L.A.’s Got Me Down
By now everyone knows about the bleakness lurking next to the glamour of Los Angeles, where the space between abject poverty and untold wealth can be inches.
Justus Proffit knows that world better than most, having grown up in the city’s underground punk scene. A lifer at 25, Proffit started playing in bands at 13, touring at 16, and running his own DIY space by 22. Living and creating on the fringe has deeply informed his work as an artist: two self-released EPs (2016’s Magic & 2017’s UPS/DOWNS), his acclaimed 2018 collaboration with breakout Jay Som, Nothing’s Changed, and never more powerfully than on his debut full-length and label debut, the tellingly titled L.A.’s Got Me Down.
A mixture of new material and songs he’s written over the past few years, L.A.’s Got Me Down explores a tumultuous time in Proffit’s life, one punctuated by the loss of close friends to drug overdoses, a war with personal demons, and the more mundane aspects of being an artist in a city as notoriously standoffish as Los Angeles.
A certain darkness permeates much of L.A.’s Got Me Down, but the album doesn’t wallow. Anything that can be described as “my ‘Back in Black’”—as Proffit calls “Shadow of the Cross”—won’t be a slog. After his more subdued EPs, he had no intention of keeping the intensity down. “I wanted to come out with a rock record this time,” Proffit says. “I’m happy to start playing loud music again.” “Shadow of the Cross” boasts the biggest, catchiest chorus of Proffit’s career, and the sunny guitars of “Painted in the Sound” reflect the lovelorn lyrics at its center. Listeners will undoubtedly hear echoes of Heatmiser-era Elliott Smith, and “Hole” recalls Nirvana’s “Dumb” in sound and theme. But the vision is singularly Proffit’s; he played every instrument as he and producer/engineer Alex Resoagli recorded during off-hours at various LA studios over the course of six months.
“The whole record, the dynamic was just me and him—no one else came in,” Proffit says. “We would start recording sessions at midnight because that’s when Alex would be available, so it was a really long process. We would work on it like four hours at a time,” Profit says. “I’m so stoked that it’s finished, but yeah, I wouldn’t do that again. It was definitely stressful at the end.”

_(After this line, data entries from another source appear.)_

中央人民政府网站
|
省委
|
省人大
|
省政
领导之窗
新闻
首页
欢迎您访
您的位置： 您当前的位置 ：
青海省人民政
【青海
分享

Also stressful: two different calamities that followed the album’s completion. First, Proffit nearly died last spring when he tore his esophagus, a dire but ultimately treatable result of his excessive drinking and partying. The second speaks more to the themes of L.A.’s Got Me Down—it’s right on the cover. The two neighborhood kids silhouetted on it robbed Proffit’s home/DIY performance space just weeks after taking the photo. Worse, after he confronted them, they smashed his car so bad it was totaled.
“Those photos, I just liked that it was us as homies kicking it,” Proffit says. “It ended up working out in a way because I ended up cutting them out of the picture and giving the album more of a theme. There’s a theme around it where you get in that negative circle and it spirals.”
Proffit credits cutting other toxic people out of his life for keeping him happy and healthy these days. “I’ve gone through a lot of things in my life, more than some. I don’t dwell on it. But that’s what happened. It is what it is,” he says. “L.A.’s Got Me Down focuses on that so much. Maybe the next one won’t—maybe the next one will be chill!”